Machine learning applications generally rely on supervised learning, learning from training samples that have been labeled by a human ‘teacher’. Unsupervised learning learns what it can from unlabeled training samples. What can be learned this way are basic structural characteristics of the training data, and this information can be a useful aid to supervised learning.
In my latest iMerit blog I describe how the long-used technique of clustering has been incorporated into deep learning systems, to provide a useful starting point for supervised learning and to extrapolate what is learned from labeled training data.
Language is a hallmark of human intelligence, and Natural Language Processing (NLP) has long been a goal of Artificial Intelligence. The ability of early computers to process rules and look up definitions made machine translation seem right around the corner.
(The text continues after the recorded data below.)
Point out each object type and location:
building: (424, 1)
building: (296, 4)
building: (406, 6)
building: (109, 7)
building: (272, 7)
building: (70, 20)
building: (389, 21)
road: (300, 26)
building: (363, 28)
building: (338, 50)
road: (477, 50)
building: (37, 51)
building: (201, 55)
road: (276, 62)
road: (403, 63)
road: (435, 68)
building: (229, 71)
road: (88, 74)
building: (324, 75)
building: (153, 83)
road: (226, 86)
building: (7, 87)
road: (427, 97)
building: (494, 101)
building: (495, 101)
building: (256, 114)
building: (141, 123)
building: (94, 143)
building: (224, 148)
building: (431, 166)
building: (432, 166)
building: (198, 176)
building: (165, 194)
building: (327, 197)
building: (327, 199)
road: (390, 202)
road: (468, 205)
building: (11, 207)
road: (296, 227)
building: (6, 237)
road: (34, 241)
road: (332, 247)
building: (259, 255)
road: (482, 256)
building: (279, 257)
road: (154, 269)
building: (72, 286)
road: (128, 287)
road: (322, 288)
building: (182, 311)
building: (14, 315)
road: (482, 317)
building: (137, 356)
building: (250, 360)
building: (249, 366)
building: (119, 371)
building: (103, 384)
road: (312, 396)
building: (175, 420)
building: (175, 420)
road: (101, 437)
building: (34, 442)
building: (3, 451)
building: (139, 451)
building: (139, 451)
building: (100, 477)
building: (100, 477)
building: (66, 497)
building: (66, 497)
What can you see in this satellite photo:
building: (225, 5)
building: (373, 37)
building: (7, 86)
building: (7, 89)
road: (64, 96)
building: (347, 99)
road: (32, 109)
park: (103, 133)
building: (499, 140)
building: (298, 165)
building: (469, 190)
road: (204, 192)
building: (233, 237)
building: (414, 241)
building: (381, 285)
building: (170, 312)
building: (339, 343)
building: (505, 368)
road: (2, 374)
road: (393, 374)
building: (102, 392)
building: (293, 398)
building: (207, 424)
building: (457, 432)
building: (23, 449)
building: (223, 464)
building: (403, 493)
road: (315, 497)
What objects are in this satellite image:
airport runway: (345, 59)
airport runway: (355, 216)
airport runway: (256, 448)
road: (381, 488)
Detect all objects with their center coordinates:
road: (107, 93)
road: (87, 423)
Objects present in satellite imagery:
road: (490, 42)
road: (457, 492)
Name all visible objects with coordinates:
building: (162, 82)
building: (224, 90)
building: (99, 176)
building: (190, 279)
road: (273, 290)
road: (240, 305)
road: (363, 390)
However language proved to be more complicated than rules and definitions.
The observation that humans use practical knowledge of the world to interpret language set off a quest to create vast databases of human knowledge to apply to NLP. But it wasn’t until deep learning became available that human-level NLP was achieved, using an approach quite unlike human language understanding.
In my latest iMerit blog I trace the path that led to modern NLP systems, which leave meaning to humans and let machines do what they are good at – finding patterns in data.
iMerit is a remarkable company of over 4000 people that specializes in annotating the data needed to train machine learning systems.
I am writing a series of blogs for them on various aspects of machine learning. In my latest blog I explain how ML systems embody both human intelligence and a form of machine ‘intelligence’.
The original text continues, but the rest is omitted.